Thereupon he pulled out a drawer of his writing table, in which there were already other letters of Lena's, tied up with a red ribbon. And now he rang for the servant to help him to dress. "So, John, that is all I need.... And now don't forget to draw the blinds down. And if anyone should come and ask for me, I shall be at the barracks till twelve, at Hiller's after one and at Renz's in the evening. And be sure to raise the blinds again at the right time, so that I shall not find a bake-oven again. And leave the lamp lighted in the front room, but not in my bedroom; it seems as if the flies are possessed this year. Do you understand?"

"Very good, Herr Baron."

And during this dialogue, which was half carried on in the corridor, Rienäcker passed through the vestibule, and out in the garden he playfully pulled the braids of the porter's little girl, who was stooping over her little brother's wagon, and got in return a furious glance, which changed to one of delight as soon as she recognized him.

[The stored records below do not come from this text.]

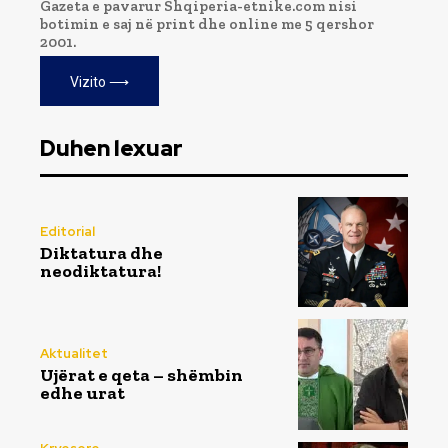
Gazeta e pavarur Shqiperia-etnike.com nisi
botimin e saj në print dhe online me 5 qershor
2001.
Vizito ⟶
Duhen lexuar
Editorial
Diktatura dhe
neodiktatura!
Aktualitet
Ujërat e qeta – shëmbin
edhe urat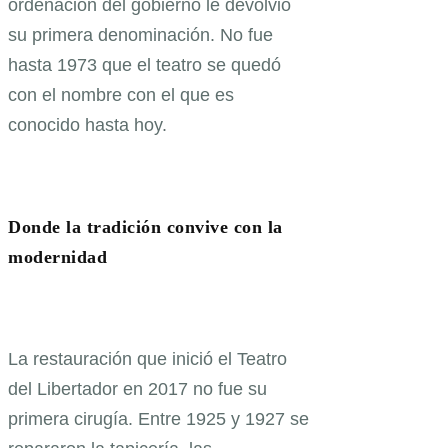
ordenación del gobierno le devolvió
su primera denominación. No fue
hasta 1973 que el teatro se quedó
con el nombre con el que es
conocido hasta hoy.
Donde la tradición convive con la
modernidad
La restauración que inició el Teatro
del Libertador en 2017 no fue su
primera cirugía. Entre 1925 y 1927 se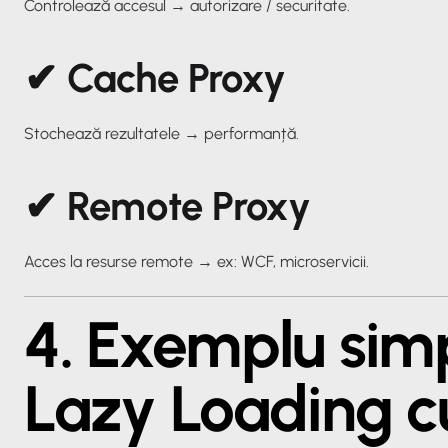
Controlează accesul →
autorizare / securitate
.
✔ Cache Proxy
Stochează rezultatele →
performanță
.
✔ Remote Proxy
Acces la resurse remote →
ex: WCF, microservicii
.
4. Exemplu sim
Lazy Loading cu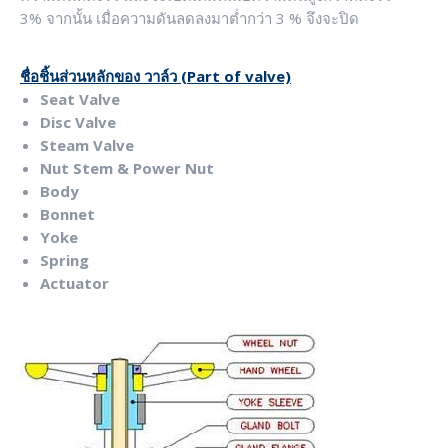
3
%
จากนั้น เมื่อความดันลดลงมาต่ำกว่า 3
%
จึงจะปิด
ชื่อชิ้นส่วนหลักของ วาล์ว
(Part of valve)
Seat Valve
Disc Valve
Steam Valve
Nut Stem & Power
N
ut
Body
Bonnet
Yoke
Spring
Actuator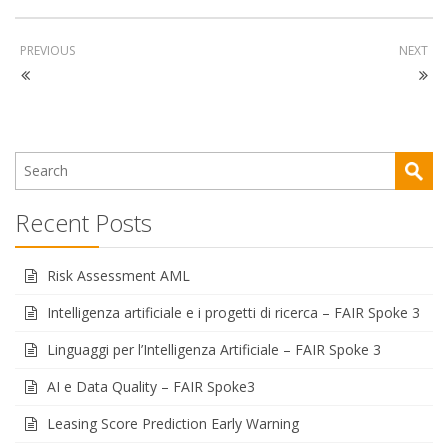
PREVIOUS
NEXT
Recent Posts
Risk Assessment AML
Intelligenza artificiale e i progetti di ricerca – FAIR Spoke 3
Linguaggi per l’Intelligenza Artificiale – FAIR Spoke 3
AI e Data Quality – FAIR Spoke3
Leasing Score Prediction Early Warning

And now at last he stepped through the gate to the street. Here he saw beneath the green bower of the chestnut trees the men and vehicles passing silently to and fro between the great gate and the Zoological Garden, as if through the glass of a camera. "How beautiful! This is surely one of the best of worlds."

[CHAPTER VII]

Towards twelve his service at the barracks being over, Botho von Rienäcker was walking along under the Lindens toward the Gate, simply with the intention of filling up the time as well as he could until his interview at Hiller's. Two or three picture shops were very welcome to him in this interim. At Lepke's there were a couple of Oswald Achenbach's in the show window, among them a street in Palermo, dirty and sunny, and strikingly truthful as to life and color. "There are things, then, about which one is never quite clear. So it is with these Achenbach's. Until recently I always swore by Andreas; but when I see something like this, I do not know that Oswald is not his equal or his superior. In any case he is more brilliant and varied. But such things as this I can only think to myself, for to say them before people would be to lower the value of my 'Storm at Sea' by half, and quite unnecessarily."

Thinking of these matters he stood for a time before Lepke's show window and then walked across the Parisian Square to the Gate and the path turning sharply to the left toward the Zoological Garden, until he paused before Wolf's group of lions. Here he looked at the clock. "Half past twelve. Then it is time." And so he turned and went back over the same path towards the Lindens.